→ What you should do
From the first line to the last, repeat the records exactly and skip the pictures.

── Data for the task

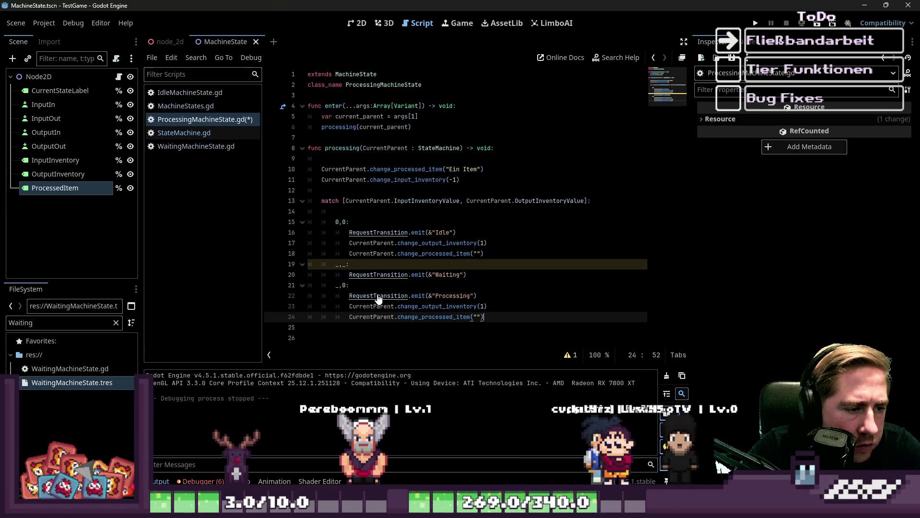
{"action": "left_click", "coordinate": [347, 284]}
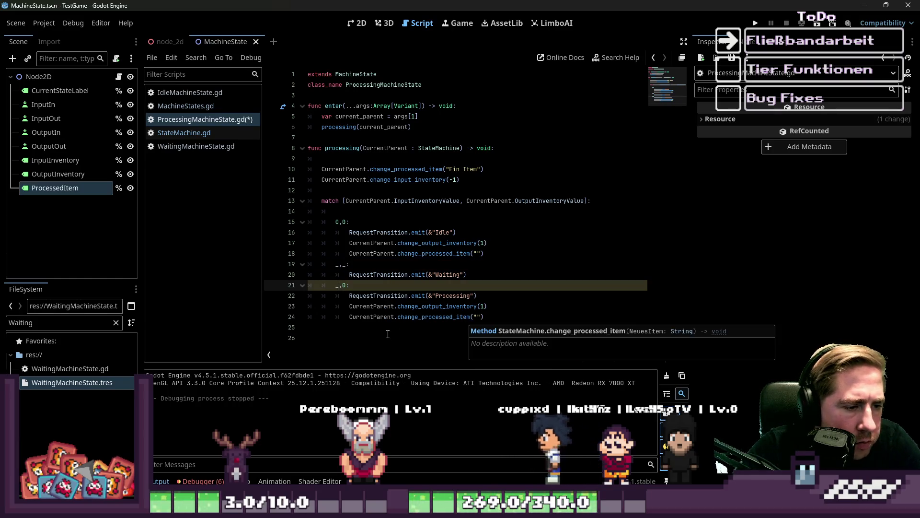
{"action": "key", "text": "shift+Down"}
{"action": "key", "text": "shift+Down"}
{"action": "key", "text": "shift+Down"}
{"action": "key", "text": "shift+End"}
{"action": "key", "text": "alt+Up"}
{"action": "key", "text": "alt+Up"}
{"action": "key", "text": "Down"}
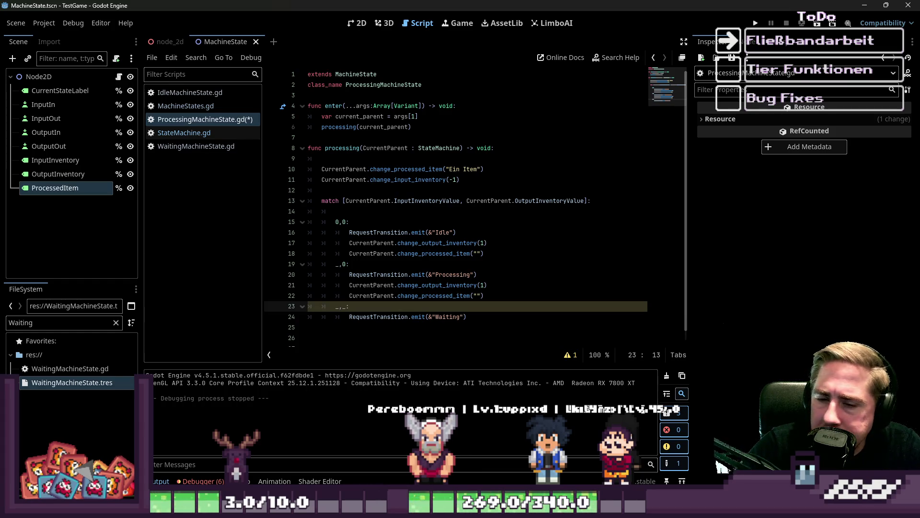
{"action": "left_click", "coordinate": [374, 243]}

────

→ Solution to the exercise
{"action": "left_click", "coordinate": [347, 284]}
{"action": "key", "text": "shift+Down"}
{"action": "key", "text": "shift+Down"}
{"action": "key", "text": "shift+Down"}
{"action": "key", "text": "shift+End"}
{"action": "key", "text": "alt+Up"}
{"action": "key", "text": "alt+Up"}
{"action": "key", "text": "Down"}
{"action": "left_click", "coordinate": [374, 243]}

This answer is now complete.